Cooking is not an exact science, due to many variables such as size and quantity of food, temperature of food when first put in the oven, etc.

Convection cooking takes place due to the forced flow of hot air, thus saving energy by cooking approximately 25-30% more quickly than conventional ovens. Foods lose less moisture and retain nutrients.

The internal temperature in the convection oven is easily regulated since the fan keeps the hot air constantly circulating so the food cooks uniformly.

General guidelines for converting conventional recipes for use in a convection oven:

Option one: Bake at the same temperature that the conventional recipe recommends, but for less time.

Option two: Bake for the amount of time that the conventional recipe calls for, but reduce the temperature of the oven by about 25 degrees F.

Option three: (Best) Bake for a little less time than the conventional recipe calls for, and also reduce the temperature of the oven.

TIPS:

ALWAYS PREHEAT OVEN BEFORE PUTTING FOOD IN OVEN! (unless your recipe directs otherwise)

  • If your original conventional recipe baking time is less than 15 minutes, keep the original baking time but reduce the temperature by 25-30 degrees F.

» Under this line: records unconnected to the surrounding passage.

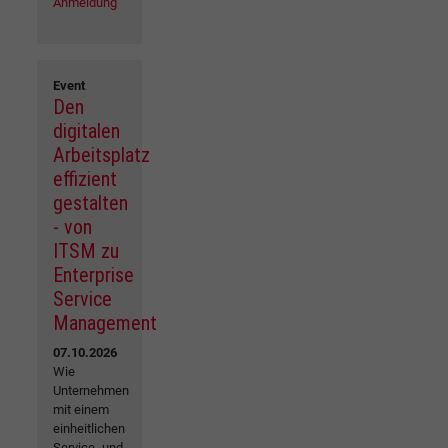
Anmeldung
Event
Den
digitalen
Arbeitsplatz
effizient
gestalten
- von
ITSM zu
Enterprise
Service
Management
07.10.2026
Wie
Unternehmen
mit einem
einheitlichen
Service- und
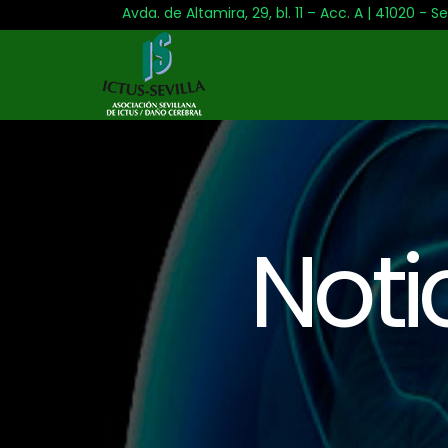
Avda. de Altamira, 29, bl. 11 – Acc. A | 41020 - Se
Noti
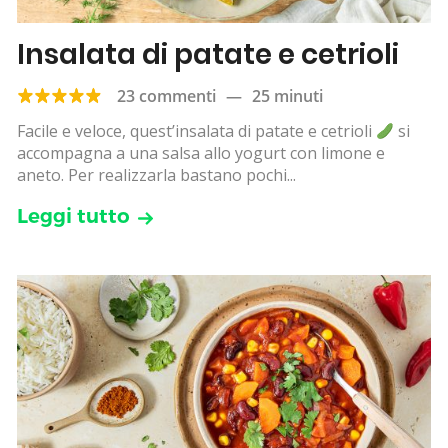
Insalata di patate e cetrioli
23 commenti
—
25 minuti
Facile e veloce, quest’insalata di patate e cetrioli
si
accompagna a una salsa allo yogurt con limone e
aneto. Per realizzarla bastano pochi...
Leggi tutto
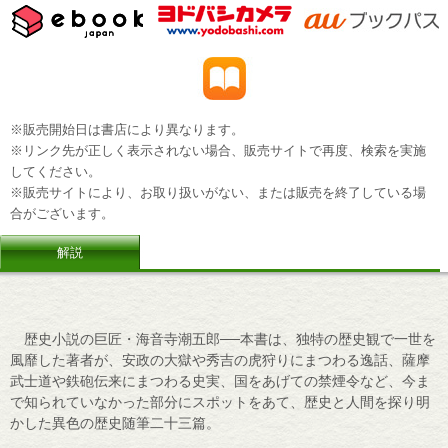
※販売開始日は書店により異なります。
※リンク先が正しく表示されない場合、販売サイトで再度、検索を実施
してください。
※販売サイトにより、お取り扱いがない、または販売を終了している場
合がございます。
解説
歴史小説の巨匠・海音寺潮五郎──本書は、独特の歴史観で一世を
風靡した著者が、安政の大獄や秀吉の虎狩りにまつわる逸話、薩摩
武士道や鉄砲伝来にまつわる史実、国をあげての禁煙令など、今ま
で知られていなかった部分にスポットをあて、歴史と人間を探り明
かした異色の歴史随筆二十三篇。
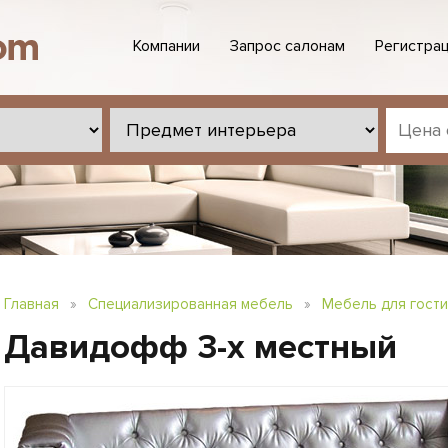
Компании
Запрос салонам
Регистрац
Главная
»
Специализированная мебель
»
Мебель для гост
Давидофф 3-х местный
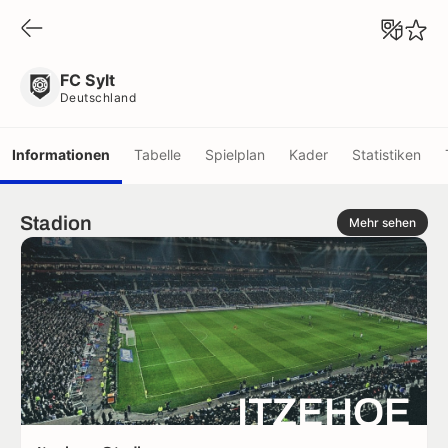
FC Sylt
Deutschland
FC Sylt
Deutschland
Informationen
Tabelle
Spielplan
Kader
Statistiken
Stadion
Mehr sehen
ITZEHOE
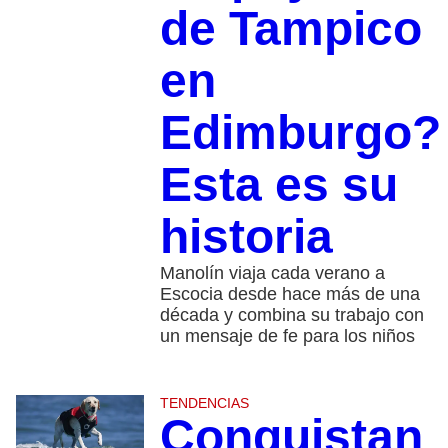
de Tampico
en
Edimburgo?
Esta es su
historia
Manolín viaja cada verano a
Escocia desde hace más de una
década y combina su trabajo con
un mensaje de fe para los niños
TENDENCIAS
Conquistan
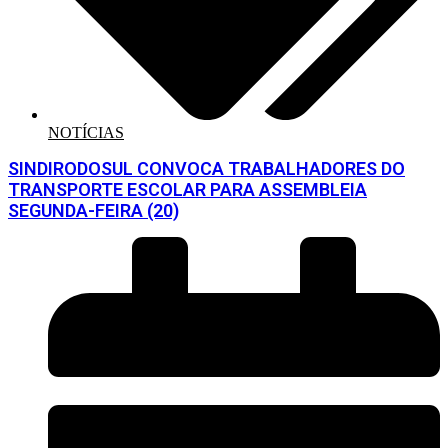
NOTÍCIAS
SINDIRODOSUL CONVOCA TRABALHADORES DO
TRANSPORTE ESCOLAR PARA ASSEMBLEIA
SEGUNDA-FEIRA (20)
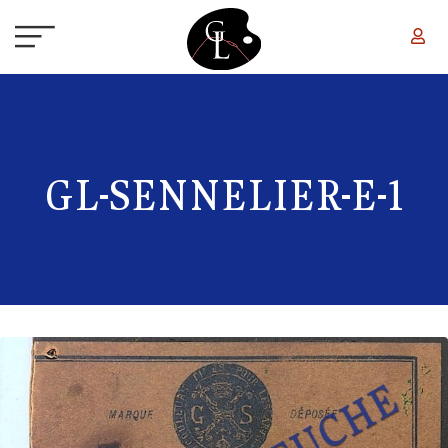
Aller au contenu principal
GL-SENNELIER-E-1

  • As with any recipe, check the food about 5-10 minutes before the expected finish time, due to variables such as the temperature of the food when first placed in the oven, quantity of food in the oven, your preferred level of “doneness”, etc.

  • The more food in the oven at one time, the longer the cooking time.
    Some folks recommend preheating any oven at 50 degrees F above the desired temperature, then turning the temperature control down to the desired temperature once you put the food in and close the door. This is because an oven can lose one degree per second that the door is open. The average loss is about 50 seconds.

  • The choice of when to use a convection oven and when to use a conventional oven with radiant heat often depends on the cooking container rather than the food. The whole point of convection cooking is to have the fan circulating the heat around the food. Casserole lids and high-sided cooking pans block the heat from circulating around the food and prevent the oven from cooking efficiently.

A few rules of thumb for best results:

  • Cookie sheets – use convection oven

  • Shallow pans (inch sides or so) – use convection oven

  • Anything covered (including roasting bags) – use conventional oven

  • Deep roasting pans – use conventional oven

For the mathematically inclined, use either of 2 versions of the “25-30” Rule.

Either option is OK, and neither is better than the other (exception: recipes with conventional baking times of less than 15 minutes, see first Tip above.) For example, if a recipe calls for you to bake a cake at 350 degrees F for 30 minutes in a conventional oven.

  • Option one: Bake at the same temperature that the conventional recipe recommends, but for about 25-30% less time. So the cake will bake at 350 degrees for about 21-23 minutes. (100% - 30% = 70%; 30 minutes x .70 = 21 minutes; 100% - 25% = 75%; 30 minutes x .75 = 22.5 minutes.)

  • Option two: Bake for the amount of time that the conventional recipe calls for, but reduce the temperature of the oven by 25-30 degrees F. So in the cake example, bake at 320-325 degrees (350 – 30 = 320 degrees; 350 – 25 = 325 degrees) for 30 minutes.